Tipping the apple cart?

Nate Graham nate at kde.org
Wed Jul 3 17:18:40 BST 2019

On 7/2/19 3:53 PM, Valorie Zimmerman wrote:
> Please lets keep in mind that this is not a thread to complain about 
> Gitlab. No platform is perfect, and we're not yet on production machines.
> This thread is about how to make our review process great for both 
> newbies and experienced developers, *and reviewers* - on Gitlab.

Unfortunately the original topic is intertwined with current GitLab 
deficiencies. The ease of merging patches with one click in the web UI 
is a significant improvement over Phabricator, but from a reviewer & 
project management perspective, I must admit that I have not had a 
pleasant experience with GitLab so far.

For the originally-discussed topic regarding automatically adding 
reviewers to Phabricator patches, it's not even applicable because our 
GitLab instance doesn't have the "Merge Request Reviewers" features. So 
compared to with Phabricator, it is not as clear when a patch is 
actually ready to land or when specific changes are required.
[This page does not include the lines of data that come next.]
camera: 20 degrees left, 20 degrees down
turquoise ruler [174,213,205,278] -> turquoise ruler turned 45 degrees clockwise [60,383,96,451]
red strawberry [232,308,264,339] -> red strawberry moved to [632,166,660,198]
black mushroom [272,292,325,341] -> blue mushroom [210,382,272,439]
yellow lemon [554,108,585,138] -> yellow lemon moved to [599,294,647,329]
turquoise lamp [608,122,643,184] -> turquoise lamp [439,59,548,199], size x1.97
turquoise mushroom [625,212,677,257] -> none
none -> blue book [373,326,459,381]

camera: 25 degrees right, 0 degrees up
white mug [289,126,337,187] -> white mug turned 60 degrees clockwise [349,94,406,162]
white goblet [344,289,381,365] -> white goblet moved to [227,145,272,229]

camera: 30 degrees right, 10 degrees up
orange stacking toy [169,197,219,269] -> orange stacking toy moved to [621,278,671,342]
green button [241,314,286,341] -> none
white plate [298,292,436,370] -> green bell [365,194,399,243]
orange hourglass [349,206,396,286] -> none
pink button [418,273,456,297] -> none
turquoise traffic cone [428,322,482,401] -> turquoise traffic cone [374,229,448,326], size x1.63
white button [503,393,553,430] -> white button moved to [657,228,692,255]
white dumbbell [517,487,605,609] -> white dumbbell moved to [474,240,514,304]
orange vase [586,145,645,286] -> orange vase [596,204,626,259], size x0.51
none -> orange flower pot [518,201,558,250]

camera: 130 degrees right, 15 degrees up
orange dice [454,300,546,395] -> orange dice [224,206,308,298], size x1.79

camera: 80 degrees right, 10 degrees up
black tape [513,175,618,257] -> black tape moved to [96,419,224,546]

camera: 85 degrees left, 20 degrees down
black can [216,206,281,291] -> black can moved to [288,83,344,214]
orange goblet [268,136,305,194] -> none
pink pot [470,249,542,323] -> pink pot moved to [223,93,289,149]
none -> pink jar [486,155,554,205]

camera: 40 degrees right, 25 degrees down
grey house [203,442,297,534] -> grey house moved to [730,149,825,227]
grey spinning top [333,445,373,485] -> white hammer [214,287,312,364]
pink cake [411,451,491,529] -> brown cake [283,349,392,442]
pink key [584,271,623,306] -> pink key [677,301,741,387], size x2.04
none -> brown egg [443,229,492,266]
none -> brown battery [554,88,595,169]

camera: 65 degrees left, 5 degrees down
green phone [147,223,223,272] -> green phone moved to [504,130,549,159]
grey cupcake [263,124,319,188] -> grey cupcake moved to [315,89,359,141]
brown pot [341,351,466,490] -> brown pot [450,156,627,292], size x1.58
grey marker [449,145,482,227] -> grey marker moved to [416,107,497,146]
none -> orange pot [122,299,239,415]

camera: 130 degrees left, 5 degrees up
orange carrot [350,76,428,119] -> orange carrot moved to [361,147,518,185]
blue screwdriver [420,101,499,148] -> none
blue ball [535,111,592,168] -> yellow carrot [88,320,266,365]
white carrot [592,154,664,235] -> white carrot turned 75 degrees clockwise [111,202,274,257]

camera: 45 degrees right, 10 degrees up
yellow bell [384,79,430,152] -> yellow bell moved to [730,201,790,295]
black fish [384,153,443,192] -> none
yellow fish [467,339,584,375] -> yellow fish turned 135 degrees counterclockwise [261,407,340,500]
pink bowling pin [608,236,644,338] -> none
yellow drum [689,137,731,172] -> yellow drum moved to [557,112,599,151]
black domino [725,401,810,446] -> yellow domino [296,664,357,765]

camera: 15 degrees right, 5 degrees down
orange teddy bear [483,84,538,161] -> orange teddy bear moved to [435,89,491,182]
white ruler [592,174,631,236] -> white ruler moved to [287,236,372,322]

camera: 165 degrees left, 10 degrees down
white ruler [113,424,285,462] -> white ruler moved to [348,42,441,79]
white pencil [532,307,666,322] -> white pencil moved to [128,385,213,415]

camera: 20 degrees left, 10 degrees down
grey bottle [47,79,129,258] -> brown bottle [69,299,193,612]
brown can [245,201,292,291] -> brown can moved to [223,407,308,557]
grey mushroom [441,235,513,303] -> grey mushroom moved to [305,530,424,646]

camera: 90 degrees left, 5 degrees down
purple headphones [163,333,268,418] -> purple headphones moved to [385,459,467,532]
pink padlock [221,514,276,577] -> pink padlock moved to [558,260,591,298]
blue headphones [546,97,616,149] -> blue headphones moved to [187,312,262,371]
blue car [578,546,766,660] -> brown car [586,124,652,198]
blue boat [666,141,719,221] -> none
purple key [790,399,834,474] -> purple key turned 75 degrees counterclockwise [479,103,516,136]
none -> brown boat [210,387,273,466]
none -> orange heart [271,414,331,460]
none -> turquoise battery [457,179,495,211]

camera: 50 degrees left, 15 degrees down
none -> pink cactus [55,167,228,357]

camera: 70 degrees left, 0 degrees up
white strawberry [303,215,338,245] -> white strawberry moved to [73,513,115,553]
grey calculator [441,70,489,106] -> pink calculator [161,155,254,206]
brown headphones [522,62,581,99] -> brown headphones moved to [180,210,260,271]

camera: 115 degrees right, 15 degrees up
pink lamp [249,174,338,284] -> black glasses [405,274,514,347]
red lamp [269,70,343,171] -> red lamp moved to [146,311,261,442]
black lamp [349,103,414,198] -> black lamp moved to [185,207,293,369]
Regarding the topic of how to encourage people to pay more attention to 
submitted patches rather than filtering/deleting/ignoring the 
notification emails, GitLab seems much worse. Like Phabricator, it 
adopts the deficient "one notification per action" approach, rather than 
the far superior GitHub-style "one notification per issue/pull request" 
approach. I also haven't found a way to turn off emails and instead 
receive notifications only via a built-in "notification center" page in 
the website, as I can with both Phabricator and GitHub. As a result, 
when 10 issues or patches on GitLab receive 10 comments each, I get 100 

This is compounded by the problem of inline comments in patch reviews 
generating one email per comment. For merge requests with many inline 
comments, I get a flood of 10 or 20 emails over a short period of time. 
The email overload problem is therefore worse than it is currently for 
Phabricator projects, and hugely worse than it is for the GitHub-hosted 
projects that I follow.

While we're on the subject of things that impact the patch reviewing 
usability, when an inline comment is marked as resolved, the context 
surrounding it does not change and it continues to show the old diff 
rather than the latest diff, so it's impossible to tell what changes 
were made to mark the comment as resolved. This is also a regression 
compared to Phabricator.

I'm also disappointed by the impending loss of Phabricator Tasks, which 
I use extensively on Phabricator for project planning and tracking. 
GitLab doesn't have a "Task" feature at all, so you need to use Issues 
for developer task discussions. If we ever migrate Bugzilla to GitLab 
Issues, this will result in zero separation between developer 
discussions and user-submitted issues, which will become very 
disruptive. Issue/Kanban Boards are not really a replacement because 
they're just an organized collection of existing Issues. There's only 
one of them per project, they aren't cross-project, and there's nowhere 
you can discuss an overarching goal. I have no idea how I would use 
GitLab to do something like https://phabricator.kde.org/T10891, with its 
task graph and centralized discussion.

And yes, I did bring up all these issues during the initial evaluation 
etherpad document: https://notes.kde.org/p/gitlab-evaluation-notes

I hope these issues can be resolved prior to the full changeover.